Search code examples
carraysstringparsingnested-loops

How to Tokenize string[array]?


I need to tokenize a string from an array, i need just three words and ignore all tabs '\t' and spaces ' '

the array line[] is just a test case.

I debugged mine, the first array (supposed to carry only the first word) got filled by spaces & letters from 3 words, not stopping after the first word when a tab or space is met. BTW my program crashed. i suspect getting out of array bounds maybe.

What am I doing wrong?

#include <stdio.h>
#include <stdlib.h>
#include <string.h>

int main()
{
    char line[] = "         CLOOP       LDA             buffer,x";

    char array1[20] ="";
    char array2[20] ="";
    char array3[20] ="";

    int i = 0;
    for( i ; i<strlen(line) ; i++)
    {
        while ( (line[i] != ' ') && (line[i] != '\t'))
        {

            if(array1[0] == '\0')
            {
                int j = 0;

                while(line[i] != ' ' && line[i] != '\t')
                {
                    array1[j] = line[i];
                    i++;
                    j++;
                }
            }

            if(array2[0] =='\0');
            {
                int k = 0;

                while(line[i] != ' ' && line[i] != '\t')
                {
                    array2[k] = line[i];
                    i++;
                    k++;  
                }   
            }

            if(array3[0] == '\0')
            {
                int g = 0;

                while(line[i] != ' ' && line[i] != '\t')
                {
                    array3[g] = line[i];
                    i++;
                    g++;
                }

            }

        }
    }

    printf("array 1: %s\n array2: %s\n array3: %s\n", array1, array2, array3);

    return(0);
}

Solution

  • You are over-complicating things. First of all it is difficult to feed all 3 arrays at the same time. The processing for one token should be completely finished before moving to the other token.

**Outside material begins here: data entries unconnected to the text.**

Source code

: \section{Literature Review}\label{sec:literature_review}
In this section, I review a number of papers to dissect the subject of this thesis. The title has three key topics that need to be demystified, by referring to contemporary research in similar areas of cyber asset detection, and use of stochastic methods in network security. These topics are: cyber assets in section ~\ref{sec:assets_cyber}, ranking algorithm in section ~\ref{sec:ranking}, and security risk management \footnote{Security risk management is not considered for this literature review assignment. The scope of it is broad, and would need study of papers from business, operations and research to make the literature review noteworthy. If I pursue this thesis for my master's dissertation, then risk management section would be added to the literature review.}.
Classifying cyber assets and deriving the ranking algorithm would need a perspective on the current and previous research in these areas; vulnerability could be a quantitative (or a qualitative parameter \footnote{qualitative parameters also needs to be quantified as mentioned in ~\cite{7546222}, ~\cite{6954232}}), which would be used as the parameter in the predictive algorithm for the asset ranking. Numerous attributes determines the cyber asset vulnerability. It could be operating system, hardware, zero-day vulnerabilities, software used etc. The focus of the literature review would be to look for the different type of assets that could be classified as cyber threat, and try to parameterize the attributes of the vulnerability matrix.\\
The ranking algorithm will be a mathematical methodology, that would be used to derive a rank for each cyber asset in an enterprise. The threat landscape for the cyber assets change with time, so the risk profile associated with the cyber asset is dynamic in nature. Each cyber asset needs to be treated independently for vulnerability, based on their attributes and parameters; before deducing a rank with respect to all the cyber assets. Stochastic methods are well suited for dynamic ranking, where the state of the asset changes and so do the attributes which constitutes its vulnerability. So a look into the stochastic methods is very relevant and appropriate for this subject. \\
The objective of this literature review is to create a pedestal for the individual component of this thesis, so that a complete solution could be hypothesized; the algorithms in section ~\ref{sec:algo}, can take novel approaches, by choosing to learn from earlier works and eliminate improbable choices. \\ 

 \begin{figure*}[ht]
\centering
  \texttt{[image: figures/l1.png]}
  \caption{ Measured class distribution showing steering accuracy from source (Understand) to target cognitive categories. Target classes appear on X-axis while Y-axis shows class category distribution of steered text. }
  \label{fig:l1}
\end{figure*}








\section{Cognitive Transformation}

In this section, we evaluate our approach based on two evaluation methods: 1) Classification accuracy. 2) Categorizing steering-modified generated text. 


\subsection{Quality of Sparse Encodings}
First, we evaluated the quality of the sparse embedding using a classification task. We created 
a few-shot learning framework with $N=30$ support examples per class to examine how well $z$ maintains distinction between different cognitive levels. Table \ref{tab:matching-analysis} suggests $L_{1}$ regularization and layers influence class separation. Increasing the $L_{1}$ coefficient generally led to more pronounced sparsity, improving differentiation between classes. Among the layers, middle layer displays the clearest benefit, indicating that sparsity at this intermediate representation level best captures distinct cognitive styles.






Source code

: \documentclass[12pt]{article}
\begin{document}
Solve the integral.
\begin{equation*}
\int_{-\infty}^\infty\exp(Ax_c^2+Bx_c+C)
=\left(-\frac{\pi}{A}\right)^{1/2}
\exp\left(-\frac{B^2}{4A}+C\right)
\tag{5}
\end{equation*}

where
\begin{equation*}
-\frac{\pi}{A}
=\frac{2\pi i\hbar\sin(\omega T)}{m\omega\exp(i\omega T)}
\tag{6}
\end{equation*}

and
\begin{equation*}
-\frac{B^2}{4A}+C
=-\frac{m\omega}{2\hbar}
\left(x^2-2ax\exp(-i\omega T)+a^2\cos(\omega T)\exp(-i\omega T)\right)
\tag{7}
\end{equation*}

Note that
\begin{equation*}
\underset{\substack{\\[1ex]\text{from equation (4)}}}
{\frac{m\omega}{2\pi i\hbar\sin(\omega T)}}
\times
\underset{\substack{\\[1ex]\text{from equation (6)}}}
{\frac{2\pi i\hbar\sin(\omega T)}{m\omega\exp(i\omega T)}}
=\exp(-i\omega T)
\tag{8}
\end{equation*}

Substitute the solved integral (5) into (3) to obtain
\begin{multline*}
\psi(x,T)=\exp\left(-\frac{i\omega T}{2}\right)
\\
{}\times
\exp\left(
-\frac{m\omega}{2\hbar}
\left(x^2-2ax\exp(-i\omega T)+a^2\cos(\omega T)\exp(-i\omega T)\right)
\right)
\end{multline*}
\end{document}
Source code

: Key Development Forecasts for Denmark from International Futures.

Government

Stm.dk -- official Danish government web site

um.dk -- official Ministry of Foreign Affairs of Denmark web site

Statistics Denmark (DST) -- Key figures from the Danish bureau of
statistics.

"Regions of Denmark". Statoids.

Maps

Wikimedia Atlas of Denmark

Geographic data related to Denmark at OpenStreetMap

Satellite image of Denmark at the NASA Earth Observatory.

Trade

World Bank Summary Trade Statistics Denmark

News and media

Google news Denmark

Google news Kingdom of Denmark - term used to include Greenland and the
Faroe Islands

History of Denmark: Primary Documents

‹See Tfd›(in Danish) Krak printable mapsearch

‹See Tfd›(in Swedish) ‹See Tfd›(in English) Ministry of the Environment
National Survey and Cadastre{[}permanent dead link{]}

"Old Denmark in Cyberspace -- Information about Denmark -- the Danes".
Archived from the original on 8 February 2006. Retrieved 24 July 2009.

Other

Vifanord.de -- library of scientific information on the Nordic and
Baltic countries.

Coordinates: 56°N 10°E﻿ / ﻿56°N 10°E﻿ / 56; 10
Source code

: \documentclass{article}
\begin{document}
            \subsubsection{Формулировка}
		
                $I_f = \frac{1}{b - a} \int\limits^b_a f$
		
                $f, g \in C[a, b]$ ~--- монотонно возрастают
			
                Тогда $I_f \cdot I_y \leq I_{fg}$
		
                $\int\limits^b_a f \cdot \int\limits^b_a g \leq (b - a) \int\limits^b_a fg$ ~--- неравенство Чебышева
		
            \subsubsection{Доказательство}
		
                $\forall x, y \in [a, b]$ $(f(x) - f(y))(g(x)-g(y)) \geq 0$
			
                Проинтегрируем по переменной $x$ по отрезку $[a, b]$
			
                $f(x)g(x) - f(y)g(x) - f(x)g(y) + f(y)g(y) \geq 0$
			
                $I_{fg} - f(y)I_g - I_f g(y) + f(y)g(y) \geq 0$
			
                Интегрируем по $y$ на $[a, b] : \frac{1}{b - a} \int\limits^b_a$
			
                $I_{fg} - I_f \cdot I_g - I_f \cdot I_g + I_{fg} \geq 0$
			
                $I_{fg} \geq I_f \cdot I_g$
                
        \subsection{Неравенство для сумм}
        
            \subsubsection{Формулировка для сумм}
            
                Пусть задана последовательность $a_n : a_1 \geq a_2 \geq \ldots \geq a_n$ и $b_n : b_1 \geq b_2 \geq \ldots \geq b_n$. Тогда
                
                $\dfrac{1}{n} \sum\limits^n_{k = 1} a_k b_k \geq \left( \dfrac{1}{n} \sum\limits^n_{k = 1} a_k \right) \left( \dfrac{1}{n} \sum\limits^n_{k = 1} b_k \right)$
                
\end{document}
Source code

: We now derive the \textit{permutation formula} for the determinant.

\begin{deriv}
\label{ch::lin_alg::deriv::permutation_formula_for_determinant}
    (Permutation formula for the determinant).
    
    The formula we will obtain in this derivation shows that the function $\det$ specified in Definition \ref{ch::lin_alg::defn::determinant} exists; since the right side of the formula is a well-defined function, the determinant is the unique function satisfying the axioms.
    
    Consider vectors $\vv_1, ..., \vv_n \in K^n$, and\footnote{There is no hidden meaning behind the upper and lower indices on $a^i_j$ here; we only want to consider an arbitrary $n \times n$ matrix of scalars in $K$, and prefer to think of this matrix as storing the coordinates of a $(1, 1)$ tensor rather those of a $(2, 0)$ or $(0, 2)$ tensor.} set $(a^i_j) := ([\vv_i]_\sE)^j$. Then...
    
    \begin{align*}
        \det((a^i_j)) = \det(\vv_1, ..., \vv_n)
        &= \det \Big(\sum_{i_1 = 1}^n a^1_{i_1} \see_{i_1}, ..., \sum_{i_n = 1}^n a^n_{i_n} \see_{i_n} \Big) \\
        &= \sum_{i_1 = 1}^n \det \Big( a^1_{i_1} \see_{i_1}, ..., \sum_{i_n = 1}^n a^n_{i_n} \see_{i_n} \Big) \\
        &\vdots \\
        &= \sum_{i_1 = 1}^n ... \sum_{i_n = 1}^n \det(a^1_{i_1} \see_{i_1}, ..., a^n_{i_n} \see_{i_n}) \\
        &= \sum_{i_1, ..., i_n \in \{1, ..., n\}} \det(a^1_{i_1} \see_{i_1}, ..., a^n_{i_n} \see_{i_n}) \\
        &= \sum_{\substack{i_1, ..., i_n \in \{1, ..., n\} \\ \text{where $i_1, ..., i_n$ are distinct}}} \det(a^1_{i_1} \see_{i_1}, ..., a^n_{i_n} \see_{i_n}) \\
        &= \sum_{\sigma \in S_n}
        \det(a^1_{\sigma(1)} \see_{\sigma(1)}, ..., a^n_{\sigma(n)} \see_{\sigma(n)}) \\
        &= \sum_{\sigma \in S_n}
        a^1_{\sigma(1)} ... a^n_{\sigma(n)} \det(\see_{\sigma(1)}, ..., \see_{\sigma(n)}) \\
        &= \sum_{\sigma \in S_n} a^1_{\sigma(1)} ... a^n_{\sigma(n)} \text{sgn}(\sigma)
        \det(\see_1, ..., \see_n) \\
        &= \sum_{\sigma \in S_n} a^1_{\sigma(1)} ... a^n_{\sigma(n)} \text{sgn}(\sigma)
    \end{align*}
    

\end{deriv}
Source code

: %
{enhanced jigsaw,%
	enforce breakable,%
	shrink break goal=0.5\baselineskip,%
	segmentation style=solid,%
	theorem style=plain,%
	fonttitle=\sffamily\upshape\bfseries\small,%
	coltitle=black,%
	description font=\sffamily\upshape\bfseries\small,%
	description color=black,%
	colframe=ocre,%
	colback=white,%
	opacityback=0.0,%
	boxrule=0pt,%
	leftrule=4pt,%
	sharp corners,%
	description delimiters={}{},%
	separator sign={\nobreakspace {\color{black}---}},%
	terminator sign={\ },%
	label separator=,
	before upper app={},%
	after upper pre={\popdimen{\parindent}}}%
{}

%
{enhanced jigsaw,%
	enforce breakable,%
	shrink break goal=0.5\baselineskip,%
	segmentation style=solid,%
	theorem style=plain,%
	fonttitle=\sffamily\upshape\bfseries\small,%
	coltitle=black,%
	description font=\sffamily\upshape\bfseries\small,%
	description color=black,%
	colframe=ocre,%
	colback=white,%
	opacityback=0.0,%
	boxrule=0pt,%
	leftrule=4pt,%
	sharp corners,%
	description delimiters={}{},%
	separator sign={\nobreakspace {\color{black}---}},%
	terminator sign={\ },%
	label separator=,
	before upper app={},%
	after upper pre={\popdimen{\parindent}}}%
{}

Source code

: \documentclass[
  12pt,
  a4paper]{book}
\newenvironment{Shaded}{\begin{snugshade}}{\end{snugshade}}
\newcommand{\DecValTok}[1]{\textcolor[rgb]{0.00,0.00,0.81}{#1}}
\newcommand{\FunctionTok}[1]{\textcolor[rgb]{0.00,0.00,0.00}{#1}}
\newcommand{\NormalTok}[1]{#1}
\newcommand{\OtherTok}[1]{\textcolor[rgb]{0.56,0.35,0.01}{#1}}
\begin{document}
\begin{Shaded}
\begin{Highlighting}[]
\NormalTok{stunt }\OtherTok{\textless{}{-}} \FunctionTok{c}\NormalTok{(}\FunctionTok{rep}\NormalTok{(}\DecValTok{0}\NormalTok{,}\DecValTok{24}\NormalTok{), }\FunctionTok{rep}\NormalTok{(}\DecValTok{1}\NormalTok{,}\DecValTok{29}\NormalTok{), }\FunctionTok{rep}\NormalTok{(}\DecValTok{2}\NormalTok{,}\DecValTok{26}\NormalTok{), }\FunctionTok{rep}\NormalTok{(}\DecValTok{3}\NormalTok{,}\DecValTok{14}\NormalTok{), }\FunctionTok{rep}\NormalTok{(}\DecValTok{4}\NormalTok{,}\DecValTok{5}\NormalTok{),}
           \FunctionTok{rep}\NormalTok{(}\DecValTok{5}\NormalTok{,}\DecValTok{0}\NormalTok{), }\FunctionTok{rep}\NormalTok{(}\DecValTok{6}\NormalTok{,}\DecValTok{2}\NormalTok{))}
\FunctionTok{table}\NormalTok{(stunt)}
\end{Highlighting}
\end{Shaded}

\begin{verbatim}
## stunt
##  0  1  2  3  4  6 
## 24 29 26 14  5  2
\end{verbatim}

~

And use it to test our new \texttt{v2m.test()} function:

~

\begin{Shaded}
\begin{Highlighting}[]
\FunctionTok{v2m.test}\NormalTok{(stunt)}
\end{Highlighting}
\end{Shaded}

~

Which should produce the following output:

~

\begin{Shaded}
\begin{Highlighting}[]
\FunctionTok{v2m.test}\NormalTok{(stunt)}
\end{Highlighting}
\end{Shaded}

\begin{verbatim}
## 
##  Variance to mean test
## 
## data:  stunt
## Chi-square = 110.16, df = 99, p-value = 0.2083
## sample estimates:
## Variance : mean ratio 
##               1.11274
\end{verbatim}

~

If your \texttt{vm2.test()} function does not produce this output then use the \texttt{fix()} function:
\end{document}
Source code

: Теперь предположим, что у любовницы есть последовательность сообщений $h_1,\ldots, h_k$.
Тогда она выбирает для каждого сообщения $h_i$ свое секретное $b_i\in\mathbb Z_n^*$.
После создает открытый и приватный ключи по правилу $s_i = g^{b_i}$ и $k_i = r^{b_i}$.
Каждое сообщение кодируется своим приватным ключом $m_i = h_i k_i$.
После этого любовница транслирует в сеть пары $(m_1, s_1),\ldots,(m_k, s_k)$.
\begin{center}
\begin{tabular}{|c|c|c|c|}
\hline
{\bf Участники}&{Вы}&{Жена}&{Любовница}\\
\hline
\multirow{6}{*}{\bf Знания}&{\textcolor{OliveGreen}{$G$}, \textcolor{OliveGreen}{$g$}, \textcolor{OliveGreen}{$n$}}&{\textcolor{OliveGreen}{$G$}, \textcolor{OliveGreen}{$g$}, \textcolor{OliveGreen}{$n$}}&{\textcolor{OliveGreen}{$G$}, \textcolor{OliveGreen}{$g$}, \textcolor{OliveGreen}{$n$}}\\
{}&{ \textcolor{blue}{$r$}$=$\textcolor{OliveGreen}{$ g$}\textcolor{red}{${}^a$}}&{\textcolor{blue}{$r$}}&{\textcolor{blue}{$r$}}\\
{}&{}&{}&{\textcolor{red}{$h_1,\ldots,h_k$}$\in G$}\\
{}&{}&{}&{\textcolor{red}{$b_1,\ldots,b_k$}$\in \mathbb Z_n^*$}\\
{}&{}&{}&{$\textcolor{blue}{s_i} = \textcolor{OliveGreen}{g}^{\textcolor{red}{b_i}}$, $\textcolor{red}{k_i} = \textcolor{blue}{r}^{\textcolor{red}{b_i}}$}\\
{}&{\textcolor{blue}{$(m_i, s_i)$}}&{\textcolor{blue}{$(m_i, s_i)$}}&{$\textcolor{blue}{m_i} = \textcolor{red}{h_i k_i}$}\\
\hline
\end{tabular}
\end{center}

    I would propose to "eat" all the white spaces before starting to process a token. That is done by:

    // skip leading delimiters
    if( skip_leading_delimiters )
    {
         if( is_delimiter( delimiters, line[i]) ) continue;
         skip_leading_delimiters = 0;
    }
    

    After token is processes you can move to the next token and process it. I tried to preserve your concept and approach as much as I could. The amount of while loops has been reduced to 0 since // skip leading delimiters section takes care of it.

    #include <stdio.h>
    #include <stdlib.h>
    #include <string.h>
    
    int is_delimiter(const char * delimiters, char c) // check for a delimiter
    {
        char *p = strchr (delimiters, c);    // if not NULL c is separator
    
        if (p) return 1;                     // delimeter
        else return 0;                       // not a delimeter
    }
    
    int main()
    {
        char line[] = "         CLOOP       LDA             buffer,x";
    
        char array1[20];
        char array2[20];
        char array3[20];
    
        int con1 = 1;
        int con2 = 0;
        int con3 = 0;
    
        int con1s = 0;
        int con2s = 0;
        int con3s = 0;
    
        int i = 0;
        int j = 0;
    
        int skip_leading_delimiters = 1;
        char * delimiters = " \b";
    
        for(i = 0; i < strlen(line); i++)
        {   
            // skip leading delimiters
            if( skip_leading_delimiters )
            {
                if( is_delimiter( delimiters, line[i]) ) continue;
                skip_leading_delimiters = 0;
            }
    
            if(con1)
            {
                if(line[i] != ' ' && line[i] != '\t')
                {
                    array1[j] = line[i];
                    j++;
                    array1[j] = 0;
                    con1s = 1;
                }
                else
                {
                    if(con1s)
                    {
                        con1 = 0;
                        con2 = 1;
                        skip_leading_delimiters = 1;
                        j = 0;
                    }
                    continue;
                }
            }
    
            if(con2)
            {
                if(line[i] != ' ' && line[i] != '\t')
                {
                    array2[j] = line[i];
                    j++;
                    array2[j] = 0;
                    con2s = 1;
                }
                else
                {
                    con2 = 0;
                    con3 = 1;
                    skip_leading_delimiters = 1;
                    j = 0;
                    continue;
                }
            }
    
            if(con3)
            {
                if(line[i] != ' ' && line[i] != '\t')
                {
                    array3[j] = line[i];
                    j++;
                    array3[j] = 0;
                    con3s = 1;
                }
                else
                {
                    con3 = 0;
                    j = 0;
                    continue;
                }
            }
        }
    
        printf(" array1: %s\n array2: %s\n array3: %s\n", array1, array2, array3);
    
        return(0);
    }
    

    Output:

     array1: CLOOP                                                                                                                               
     array2: LDA                                                                                                                                 
     array3: buffer,x